::: Supplied records

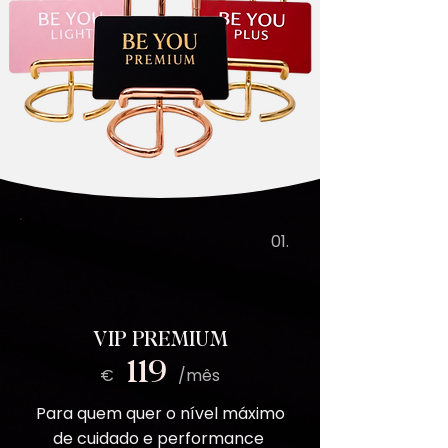
01.
VIP PREMIUM
119
€ /mês
Para quem quer o nível máximo
de cuidado e performance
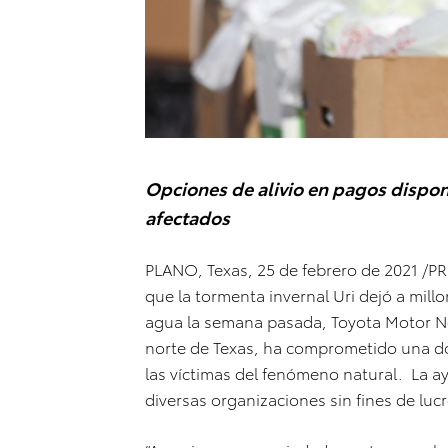
Opciones de alivio en pagos disponi
afectados
PLANO, Texas, 25 de febrero de 2021 /
que la tormenta invernal Uri dejó a millo
agua la semana pasada, Toyota Motor No
norte de Texas, ha comprometido una do
las víctimas del fenómeno natural. La a
diversas organizaciones sin fines de luc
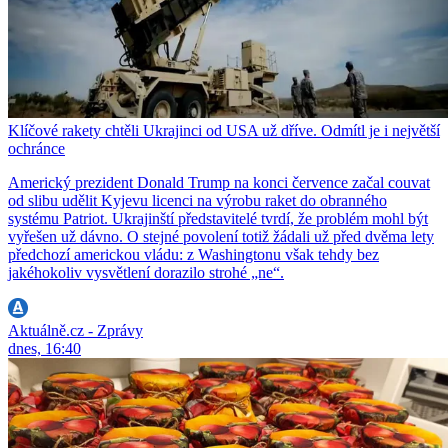
Klíčové rakety chtěli Ukrajinci od USA už dříve. Odmítl je i největší
ochránce
Americký prezident Donald Trump na konci července začal couvat
od slibu udělit Kyjevu licenci na výrobu raket do obranného
systému Patriot. Ukrajinští představitelé tvrdí, že problém mohl být
vyřešen už dávno. O stejné povolení totiž žádali už před dvěma lety
předchozí americkou vládu: z Washingtonu však tehdy bez
jakéhokoliv vysvětlení dorazilo strohé „ne“.
Aktuálně.cz - Zprávy
dnes, 16:40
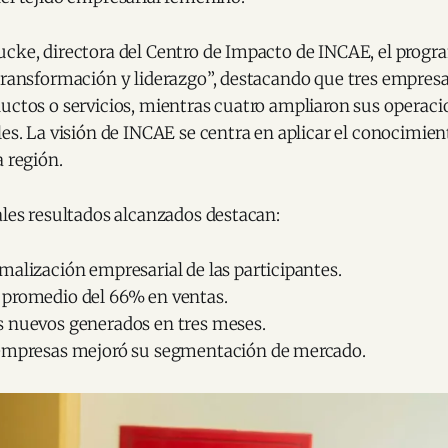
ucke, directora del Centro de Impacto de INCAE, el progr
transformación y liderazgo”, destacando que tres empresa
ductos o servicios, mientras cuatro ampliaron sus operac
les. La visión de INCAE se centra en aplicar el conocimie
a región.
ales resultados alcanzados destacan:
alización empresarial de las participantes.
promedio del 66% en ventas.
 nuevos generados en tres meses.
empresas mejoró su segmentación de mercado.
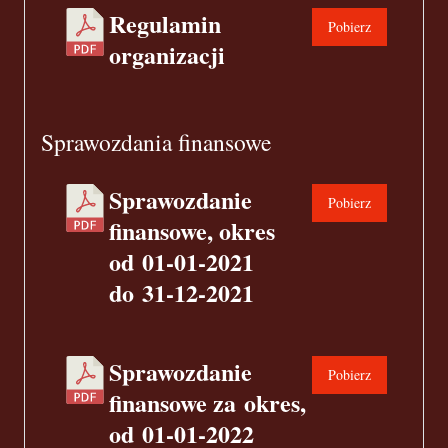
Regulamin
Pobierz
organizacji
Sprawozdania finansowe
Sprawozdanie
Pobierz
finansowe, okres
od 01-01-2021
do 31-12-2021
Sprawozdanie
Pobierz
finansowe za okres,
od 01-01-2022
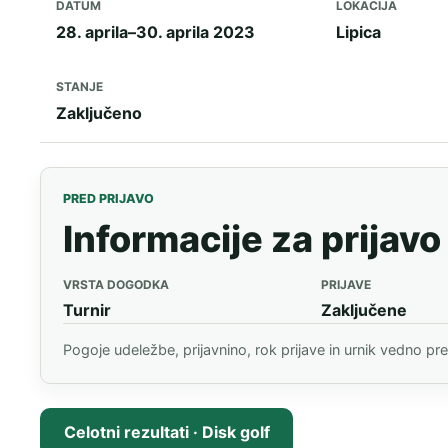
DATUM
LOKACIJA
28. aprila–30. aprila 2023
Lipica
STANJE
Zaključeno
PRED PRIJAVO
Informacije za prijavo
VRSTA DOGODKA
PRIJAVE
Turnir
Zaključene
Pogoje udeležbe, prijavnino, rok prijave in urnik vedno pr
Celotni rezultati · Disk golf
(PDGA, odpre se v novem zavihku)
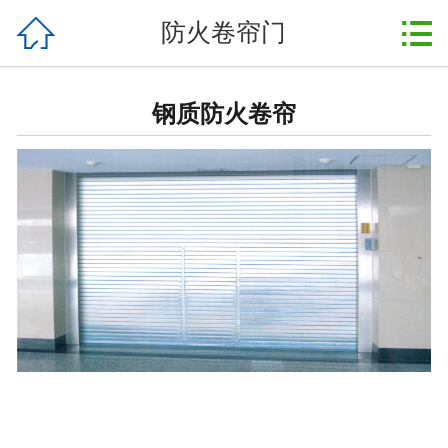



防火卷帘门
首页
关于我们
钢质防火卷帘
产品中心
案例展示
新闻中心
行业资讯
资质荣誉
售后服务
在线留言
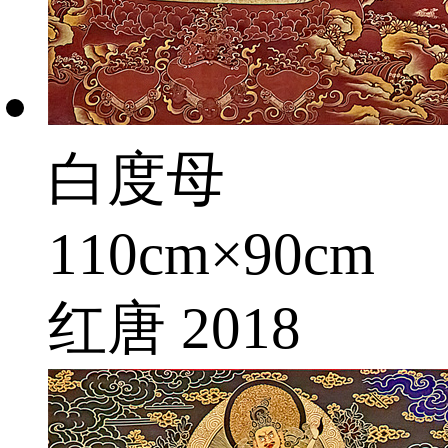
白度母
110cm×90cm
红唐 2018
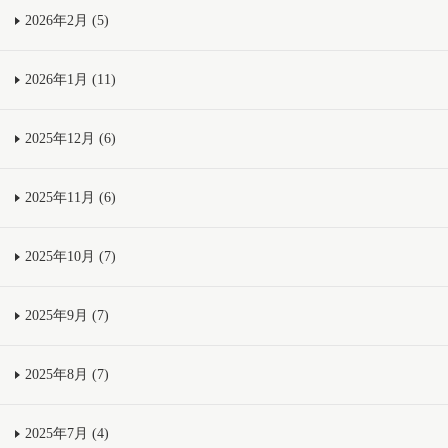
2026年2月 (5)
2026年1月 (11)
2025年12月 (6)
2025年11月 (6)
2025年10月 (7)
2025年9月 (7)
2025年8月 (7)
2025年7月 (4)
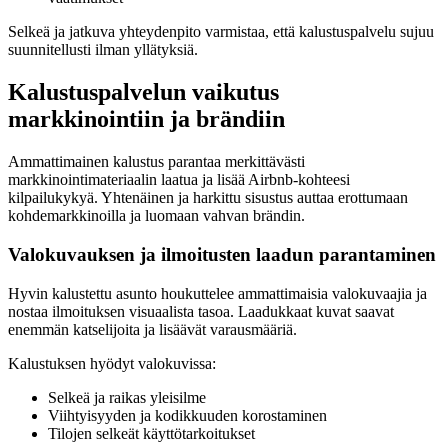
Selkeä ja jatkuva yhteydenpito varmistaa, että kalustuspalvelu sujuu
suunnitellusti ilman yllätyksiä.
Kalustuspalvelun vaikutus
markkinointiin ja brändiin
Ammattimainen kalustus parantaa merkittävästi
markkinointimateriaalin laatua ja lisää Airbnb-kohteesi
kilpailukykyä. Yhtenäinen ja harkittu sisustus auttaa erottumaan
kohdemarkkinoilla ja luomaan vahvan brändin.
Valokuvauksen ja ilmoitusten laadun parantaminen
Hyvin kalustettu asunto houkuttelee ammattimaisia valokuvaajia ja
nostaa ilmoituksen visuaalista tasoa. Laadukkaat kuvat saavat
enemmän katselijoita ja lisäävät varausmääriä.
Kalustuksen hyödyt valokuvissa:
Selkeä ja raikas yleisilme
Viihtyisyyden ja kodikkuuden korostaminen
Tilojen selkeät käyttötarkoitukset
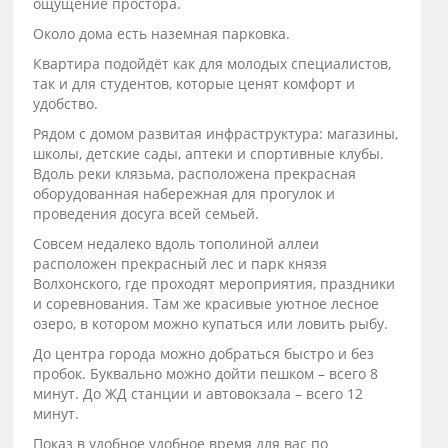
ощущение простора.
Около дома есть наземная парковка.
Квартира подойдёт как для молодых специалистов,
так и для студентов, которые ценят комфорт и
удобство.
Рядом с домом развитая инфраструктура: магазины,
школы, детские сады, аптеки и спортивные клубы.
Вдоль реки клязьма, расположена прекрасная
оборудованная набережная для прогулок и
проведения досуга всей семьей.
Совсем недалеко вдоль тополиной аллеи
расположен прекрасный лес и парк князя
Волхонского, где проходят мероприятия, праздники
и соревнования. Там же красивые уютное лесное
озеро, в котором можно купаться или ловить рыбу.
До центра города можно добраться быстро и без
пробок. Буквально можно дойти пешком – всего 8
минут. До ЖД станции и автовокзала – всего 12
минут.
Показ в удобное удобное время для вас по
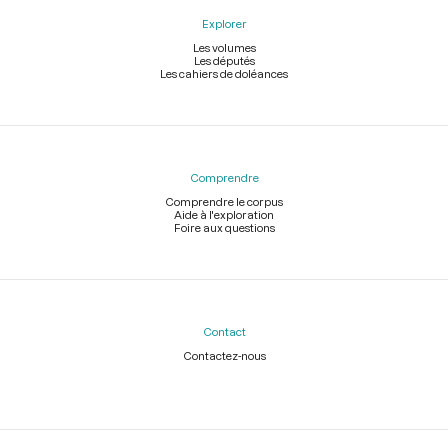
Explorer
Les volumes
Les députés
Les cahiers de doléances
Comprendre
Comprendre le corpus
Aide à l'exploration
Foire aux questions
Contact
Contactez-nous
Légal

::::::

Exercise prompt
Each line containing the word "finansowe" needs to be copied from the data above.

Answer section
Sprawozdania finansowe
finansowe, okres
finansowe za okres,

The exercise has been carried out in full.